25 марта 1928 года, по случаю его шестидесятилетия, «Нью-Йорк таймс» опубликовала поздравления за пятью десятками подписей. Со всего мира приходили восторженные телеграммы в советские газеты, которые победоносно печатали их в своих колонках. Самые крупные имена западной литературы – Ромен Роллан, Стефан Цвейг, Генрих Манн, Голсуорси, Дюамель, Герберт Уэллс, Сельма Лагерлеф – преклонялись перед русским революционером из Сорренто.

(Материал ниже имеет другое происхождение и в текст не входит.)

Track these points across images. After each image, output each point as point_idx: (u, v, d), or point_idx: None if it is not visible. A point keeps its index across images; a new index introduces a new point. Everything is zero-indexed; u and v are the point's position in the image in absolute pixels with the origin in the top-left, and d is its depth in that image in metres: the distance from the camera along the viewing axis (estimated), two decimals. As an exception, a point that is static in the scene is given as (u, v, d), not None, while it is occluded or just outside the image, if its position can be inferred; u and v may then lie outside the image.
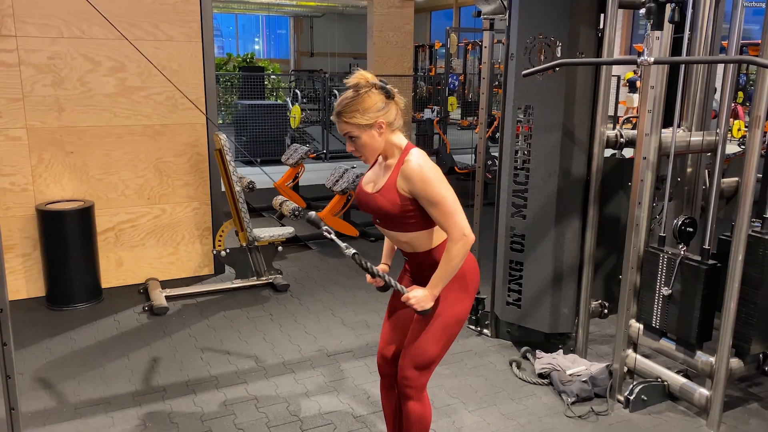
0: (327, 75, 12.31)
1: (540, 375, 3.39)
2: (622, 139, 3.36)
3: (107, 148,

Весной 1928 года, завершив второй том «Клима Самгина», он отбросил в сторону редактуру продолжения и завершил последние приготовления к отъезду. 20 мая он покинул Сорренто вместе с сыном Максом и направился в Москву. Это второе изгнание, совсем как первое, длилось почти семь лет.
Глава 17
Официальный рупор власти
Россия, которую предстояло увидеть Горькому, была не совсем той, которую он покинул несколькими годами раньше. Власть за это время укрепила свои позиции, устранив главных оппонентов. Генеральный секретарь партии Сталин заменил во главе государства Ленина. Но новые руководители СССР были в целом расположены к возвращающемуся писателю очень хорошо. В нем они видели человека, способного объединить рабочих и крестьян в едином порыве, полезном стране. Он был чем-то вроде символа приобщения униженных и оскорбленных к свету. Послужив режиму за рубежом, неисправимый странник должен был послужить ему и дома. Со своей стороны, Горький горел желанием убедиться в успехе социалистического эксперимента. Поставив на эту карту всю свою жизнь, он не мог допустить даже и мысли, что обманется. Столь часто критиковавший извращение чистой революционной идеи товарищами, которым было доверено воплотить ее в жизнь, теперь, возвращаясь на родину, он был полон решимости все одобрять, всем восхищаться, из любви к русской земле, к техническому прогрессу и к рабочим массам. Так он, который некогда с пеной у рта обличал в своих книгах народ в пороках, теперь решил прославлять его добродетели. Это было нужно, думал он, чтобы придать стране уверенности в себе. Национальный долг требовал несколько приукрашивать реальность.